(EXERCISE DIRECTIONS): Take the entries that follow and return exactly the lines from the one holding "DM nga e ëma" through the one holding "hollat, dokumentacionin, qelsat, portofolët, ndërsa", both included. Nothing else is needed.

(THE DATA):
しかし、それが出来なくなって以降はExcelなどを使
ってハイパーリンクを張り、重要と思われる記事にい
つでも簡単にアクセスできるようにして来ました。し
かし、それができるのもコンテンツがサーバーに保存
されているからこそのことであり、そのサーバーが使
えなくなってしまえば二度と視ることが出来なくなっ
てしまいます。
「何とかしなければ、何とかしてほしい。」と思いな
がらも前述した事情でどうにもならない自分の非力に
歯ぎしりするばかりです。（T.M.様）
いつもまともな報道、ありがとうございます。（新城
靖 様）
...
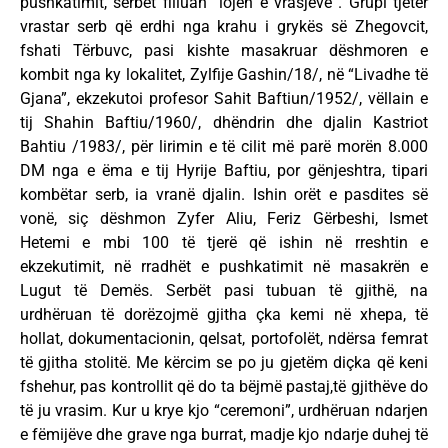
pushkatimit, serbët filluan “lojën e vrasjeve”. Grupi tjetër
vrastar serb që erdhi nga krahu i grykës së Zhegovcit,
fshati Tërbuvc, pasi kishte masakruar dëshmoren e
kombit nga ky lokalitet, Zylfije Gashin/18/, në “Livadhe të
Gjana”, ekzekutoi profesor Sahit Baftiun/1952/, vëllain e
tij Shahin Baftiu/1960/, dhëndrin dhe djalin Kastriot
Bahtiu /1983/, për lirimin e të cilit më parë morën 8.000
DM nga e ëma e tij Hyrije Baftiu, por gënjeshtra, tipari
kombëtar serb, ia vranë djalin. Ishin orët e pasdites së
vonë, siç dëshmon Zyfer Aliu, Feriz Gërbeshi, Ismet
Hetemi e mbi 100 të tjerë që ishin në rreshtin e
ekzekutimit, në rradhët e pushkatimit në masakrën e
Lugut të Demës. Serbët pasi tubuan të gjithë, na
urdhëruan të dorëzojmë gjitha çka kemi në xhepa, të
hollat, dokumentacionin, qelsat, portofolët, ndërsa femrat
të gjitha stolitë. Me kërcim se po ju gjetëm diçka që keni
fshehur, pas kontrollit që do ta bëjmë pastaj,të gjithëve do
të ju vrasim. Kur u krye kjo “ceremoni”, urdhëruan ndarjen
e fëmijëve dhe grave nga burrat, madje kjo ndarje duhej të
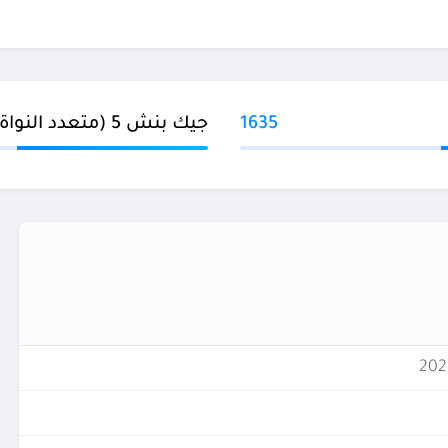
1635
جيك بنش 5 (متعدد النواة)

(SOLUTION TO THIS TASK):
DM nga e ëma e tij Hyrije Baftiu, por gënjeshtra, tipari
kombëtar serb, ia vranë djalin. Ishin orët e pasdites së
vonë, siç dëshmon Zyfer Aliu, Feriz Gërbeshi, Ismet
Hetemi e mbi 100 të tjerë që ishin në rreshtin e
ekzekutimit, në rradhët e pushkatimit në masakrën e
Lugut të Demës. Serbët pasi tubuan të gjithë, na
urdhëruan të dorëzojmë gjitha çka kemi në xhepa, të
hollat, dokumentacionin, qelsat, portofolët, ndërsa femrat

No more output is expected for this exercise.